もう1人紹介したいのが、豊田とは正反対のクールキャラ、三ツ井稔恵(34)だ。

豊富なビジネス経験を活かして大活躍の三ツ井

彼女は上智大学外国語学部出身で、英語・スペイン語を操るパワフルなキャリアウーマンだ。大学卒業後、ホテルニューオータニでホテルマンとして2年勤務した後、リクルートで営業として8年のキャリアを積んだ。現在は、これまで培った圧倒的なお客様視点を活かし、複数のプロジェクトをマネジャーとして回しつつ、各企業からの相談窓口のような役割を一手に引き受けている。また、彼女自身は未経験だった法務の分野でも、弁護士のサポートを受けながら大企業との大変な交渉を担っていて、まさに大車輪の活躍だ。

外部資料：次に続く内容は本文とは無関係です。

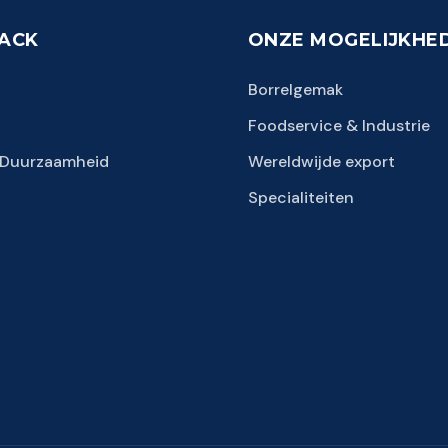
PACK
ONZE MOGELIJKHE
Borrelgemak
Foodservice & Industrie
& Duurzaamheid
Wereldwijde export
Specialiteiten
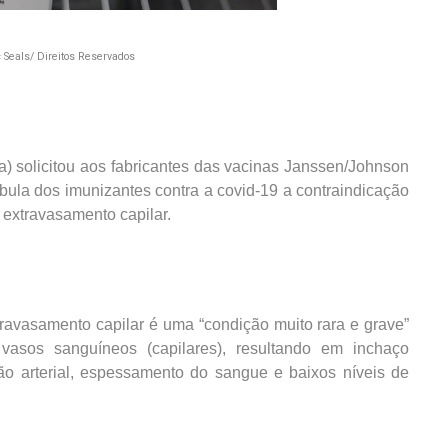
c Seals/ Direitos Reservados
a) solicitou aos fabricantes das vacinas Janssen/Johnson
ula dos imunizantes contra a covid-19 a contraindicação
 extravasamento capilar.
ravasamento capilar é uma “condição muito rara e grave”
asos sanguíneos (capilares), resultando em inchaço
ão arterial, espessamento do sangue e baixos níveis de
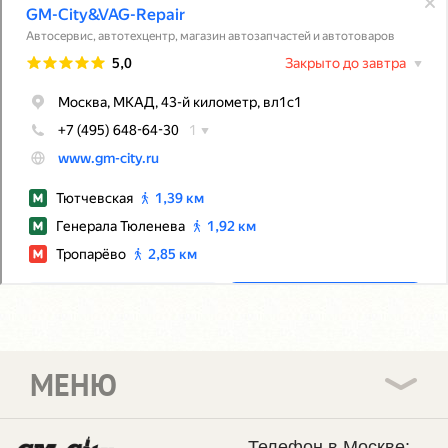
МЕНЮ
Телефон в Москве:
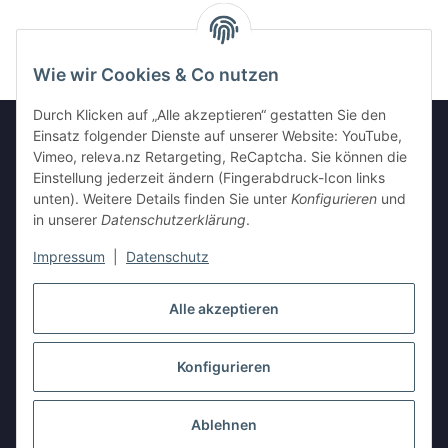
Wie wir Cookies & Co nutzen
Durch Klicken auf „Alle akzeptieren“ gestatten Sie den
Einsatz folgender Dienste auf unserer Website: YouTube,
Vimeo, releva.nz Retargeting, ReCaptcha. Sie können die
Informationen
Einstellung jederzeit ändern (Fingerabdruck-Icon links
unten). Weitere Details finden Sie unter
Konfigurieren
und
in unserer
Datenschutzerklärung
.
Gesetzliche Informationen
Impressum
|
Datenschutz
Vertrag widerrufen
Alle akzeptieren
Konfigurieren
Ablehnen
* Alle Preise inkl. gesetzlicher USt., zzgl.
Versand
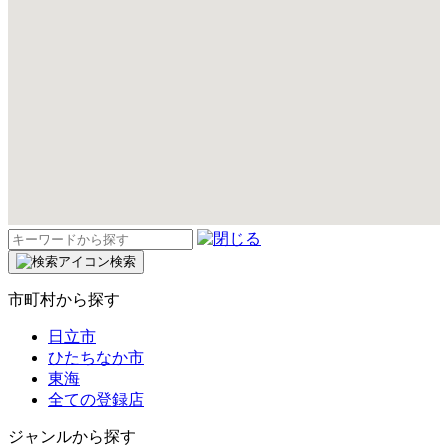
検
索:
検索
市町村から探す
日立市
ひたちなか市
東海
全ての登録店
ジャンルから探す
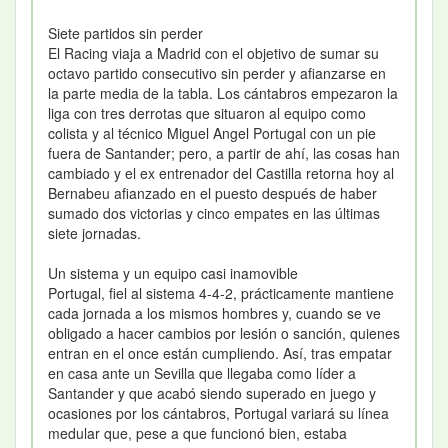
Siete partidos sin perder
El Racing viaja a Madrid con el objetivo de sumar su
octavo partido consecutivo sin perder y afianzarse en
la parte media de la tabla. Los cántabros empezaron la
liga con tres derrotas que situaron al equipo como
colista y al técnico Miguel Angel Portugal con un pie
fuera de Santander; pero, a partir de ahí, las cosas han
cambiado y el ex entrenador del Castilla retorna hoy al
Bernabeu afianzado en el puesto después de haber
sumado dos victorias y cinco empates en las últimas
siete jornadas.
Un sistema y un equipo casi inamovible
Portugal, fiel al sistema 4-4-2, prácticamente mantiene
cada jornada a los mismos hombres y, cuando se ve
obligado a hacer cambios por lesión o sanción, quienes
entran en el once están cumpliendo. Así, tras empatar
en casa ante un Sevilla que llegaba como líder a
Santander y que acabó siendo superado en juego y
ocasiones por los cántabros, Portugal variará su línea
medular que, pese a que funcionó bien, estaba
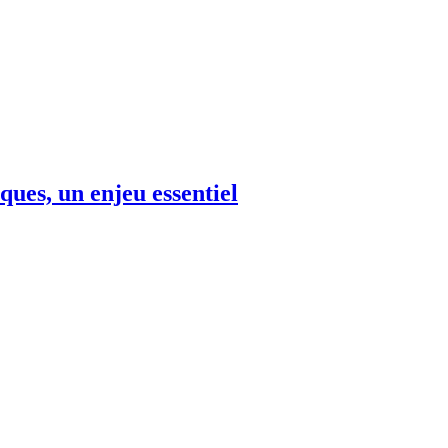
ques, un enjeu essentiel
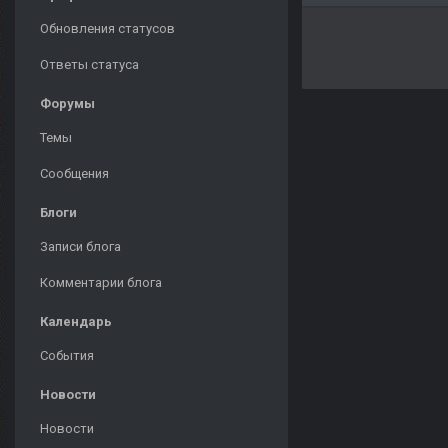
Обновления статусов
Ответы статуса
Форумы
Темы
Сообщения
Блоги
Записи блога
Комментарии блога
Календарь
События
Новости
Новости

そんな彼女の転機は、リクルートに入社して4~5年目、今後のキャリアを迷っていたときだった。当時懇意にさせていただいていたクライアントの取締役に、「どこで何をやるかじゃなくて、まず人生のミッションを決めるといい」と言われたそうだ。三ツ井は悩んだ末に「人の自立と成長を支援すること」を自身のミッションを定めた。そんな折、その取締役の勧めで、バングラデシュのスタディツアーに参加することになる。

「バングラデシュに行って、社会に対して、自分の力で貢献することに興味が出たんです。一方で、ビジネスの仕組みや組織のあり方を学べる企業も大切だと。それで、社会性と事業性を両輪で回すようなことをしたいのだと、方向性が見えてきました」

僕が三ツ井と出会ったのは、彼女の人生を変えるキッカケとなった取締役宅のホームパーティの席だった。彼女にクロスフィールズの事業を説明すると、その場で「ぜひ働かせて!」と言われて面食らったのを覚えている。

「社会に出て10年目のタイミングで、10年かけて見つけた“本当にやりたいこと”に大きく舵を切ってみようと思ったんです。事業性と社会性、この2つをドンピシャで結び付けるものをクロスフィールズが持っていたんですよね」

そう語る三ツ井は現在、国内の夜間MBAに通いながらクロスフィールズの業務をこなしている。いったいどれだけの根性と体力があるんだとつねに思っているが、彼女のような超優秀なビジネスパーソンと一緒に働くことができて、僕は心から幸せだ。